Happy birthday to the 10,000 baby boomers who turn 65 today—and every single day! According to the U.S. Census Bureau, by 2029 when all of the boomers will be 65 and over, more than 20 percent of the total U.S. population will be above normal retirement age. As this demographic ages, there will be many, many nursing home beds to fill: the current number of 1.7 million will no doubt increase. And never before in the history of healthcare have consumers had so many choices about the care they receive and where they receive it. Residents, who are well educated about their conditions, treatments and care environments, expect their wants and needs to be fulfilled as they make the transition from traditional home to facility-based care.
To meet resident demands successfully, nursing home administrators need to proactively assess various performance categories. Conveniently, the U.S. federal government collects and publishes rich data sets on healthcare provider performance as it relates to quality, staffing, outcomes, penalties, patient satisfaction, ownership, and other nursing home attributes. But rather inconveniently, when administrators seek to compare quantitative and qualitative provider’s statistics against national or state averages—or against other nursing homes—the resultant output is in typically hard-to-read data tables, dotted diagrams or other abstract formats. Numeric facts, baffling figures and confusing graphs hinder decision-makers from achieving transparency and taking action on improvements.
Automated benchmarking: a standard method improved by new technology
Benchmarking is a widely used method to compare how a facility is doing compared to others. Many nursing home administrators make good use of benchmarking to inform their business and marketing strategies.
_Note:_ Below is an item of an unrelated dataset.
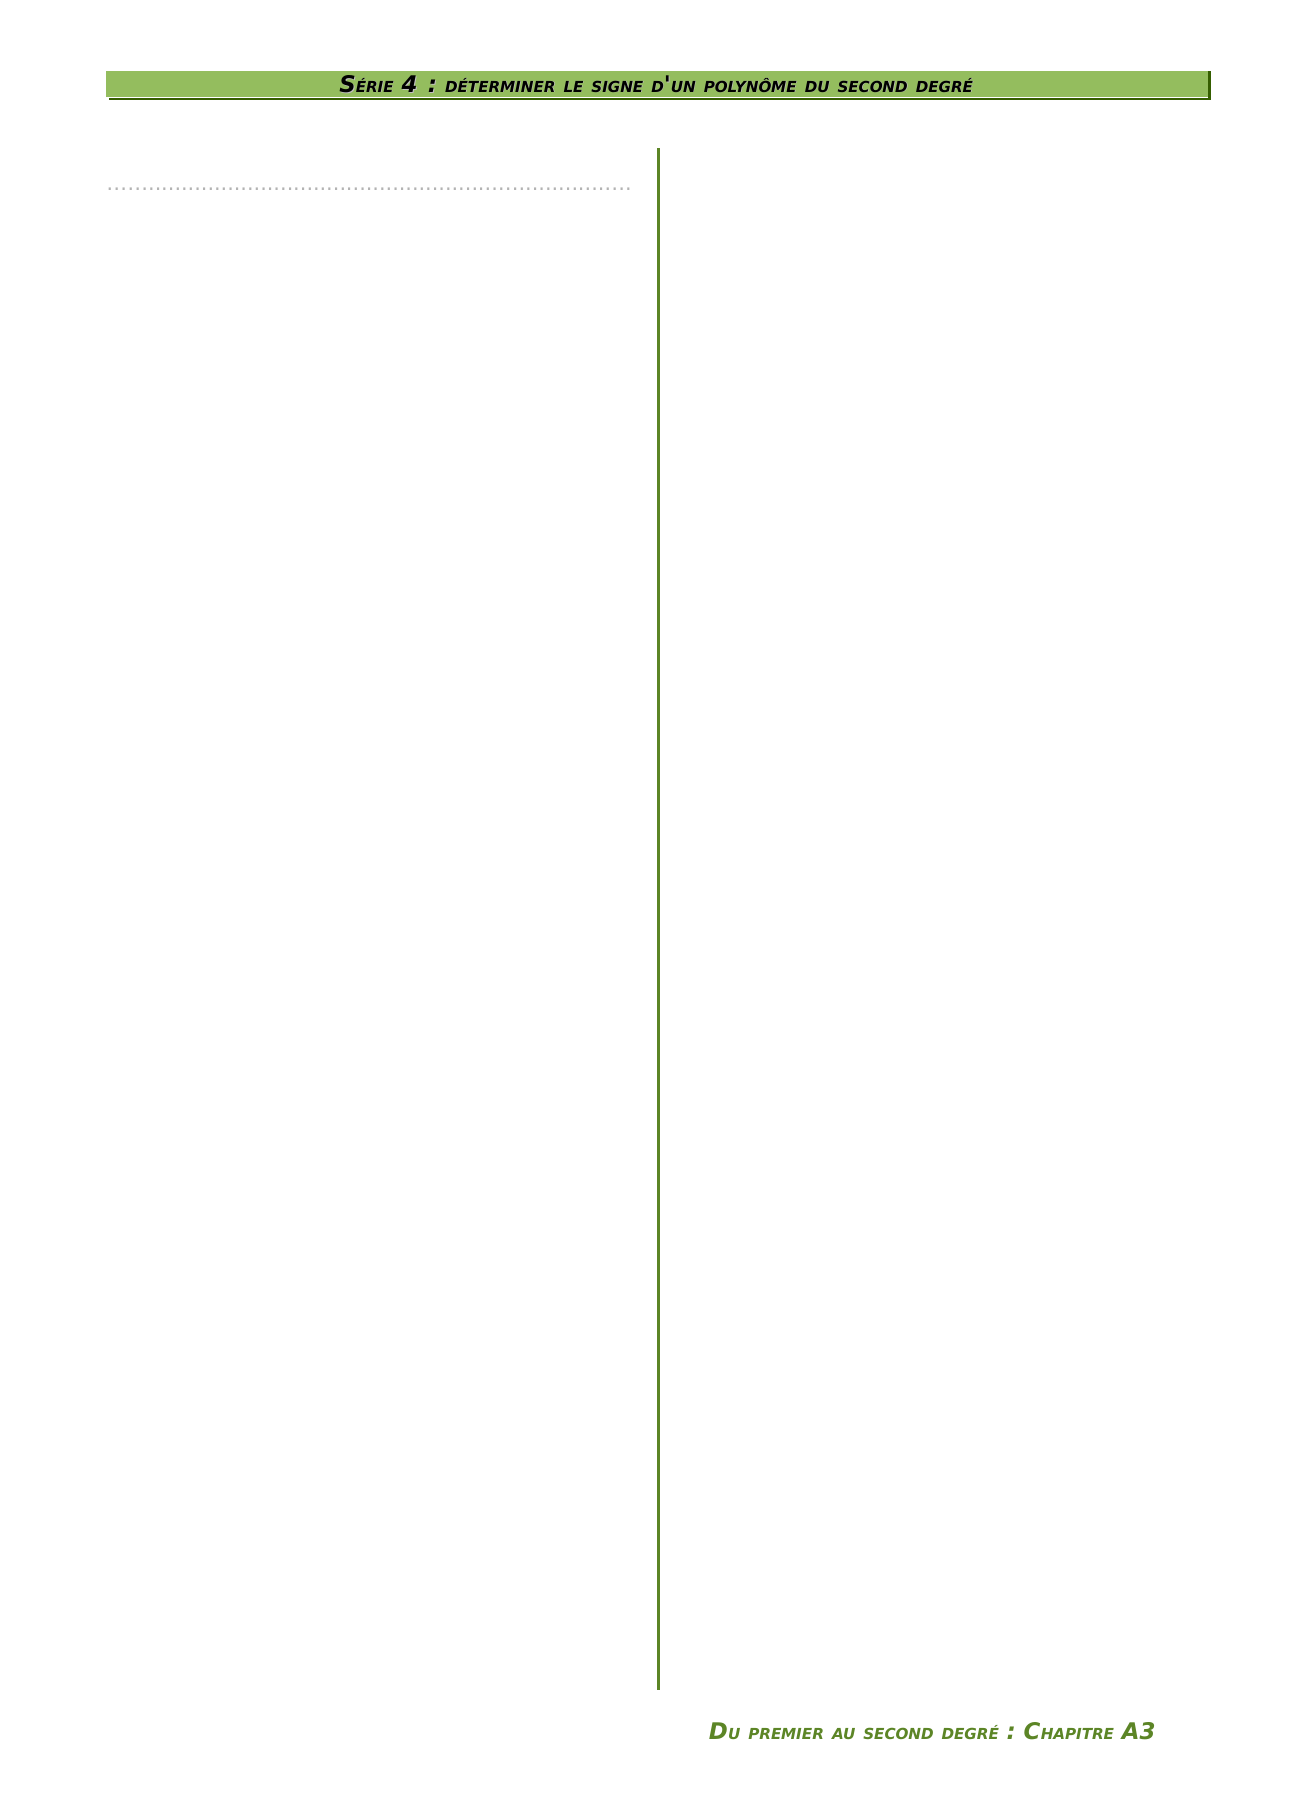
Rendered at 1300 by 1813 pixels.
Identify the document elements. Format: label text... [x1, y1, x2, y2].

list …….....................................................….............…. [106, 148, 638, 195]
At the same time, traditional benchmarking has severe limitations that often prevent the administrator from getting meaningful and actionable insights. For example, the administrator, or a professional he or she partners with, typically formulates a peer group for a facility and then specifies metrics that are of interest. More metrics and more peer groups mean more expense because the work is very manual (vs. automated) and highly involved. Selection of one or a few peer groups and metrics by individuals also means there is a certain bias to the results due to the limited and selective nature of benchmarking attributes.
Moreover, benchmarking usually relies on quantitative metrics, because they lend themselves to simple comparisons that can be easily conveyed in a diagram. With qualitative or yes/no questions, the answers also narrow the field of resulting insights.
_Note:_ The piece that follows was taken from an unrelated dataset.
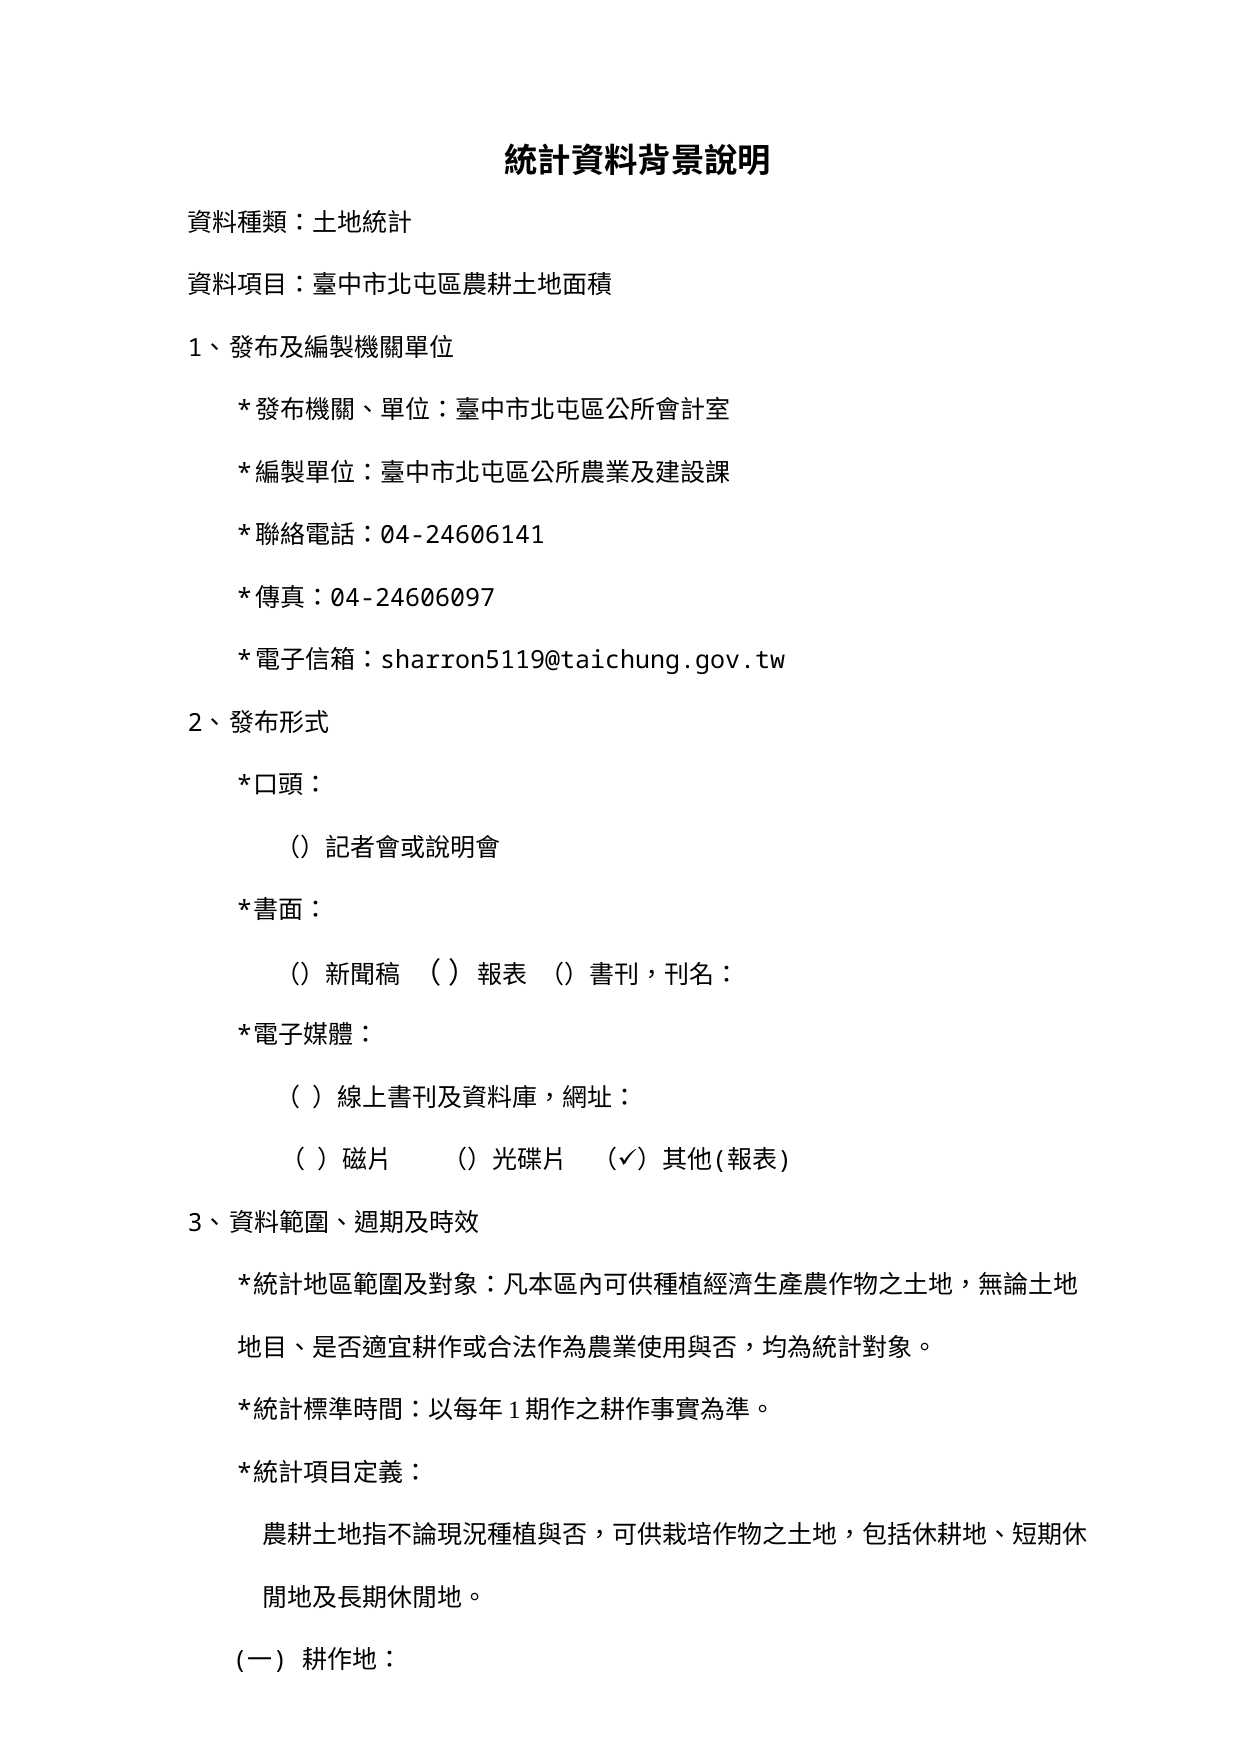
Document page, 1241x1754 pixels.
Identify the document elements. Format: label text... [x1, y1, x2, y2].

With numbers and yes/no answers to work with, it is impossible to produce insights that are fully comprehensive and motivate and direct action: Does this result matter? Does it deserve attention now? What could be done? Which action is most appropriate? How to best carry out this action?
Thankfully, technology is reshaping the way benchmarking is done, along with other areas of work and life. Software automation can search for solutions within a larger space of possibilities – peer groups and metrics – than people can, thus uncovering and expressing comparative performance insights in a way that humans have not and would have great trouble doing. Automation also enables cost reduction, reliability, and handling ever-larger and regularly-updated data sets, which should also include changes over time, not just the last period’s measurements. These benefits matter especially if benchmarking is to be repeated regularly.
Technology is also capable of delivering these comprehensive, objective insights in the English language – this is, after all, how we people communicate! For example:
In Connecticut, only Nursing Home A has both as many short-stay residents who were rehospitalized and as many short-stay residents who had an outpatient emergency department (ED) visit.
An administrator of this nursing home will do well to look into why so many residents in the facility end up back in a hospital or ED, especially if this is the highest incidence compared to all other independently owned nursing homes with under 100 beds in the county.
Articulating excellence in marketing materials
The ability of automated benchmarking to deliver a new level of transparency and market understanding is extremely valuable for nursing home professionals, prospective patients and their families as well as other decision-makers. Searching facilities and comparing them to others like them or in proximity to them generates comparative statements about how the facilities measure up. People are drawn to this “apples to apples” type of outlook as opposed to a dry reporting of straight-up facts and figures.
If patients are comparison shopping, they want to know what makes a nursing home better than the one down the block. Effective marketing materials based on such factual, objective comparisons will help a nursing home to communicate exactly how and where it is excelling.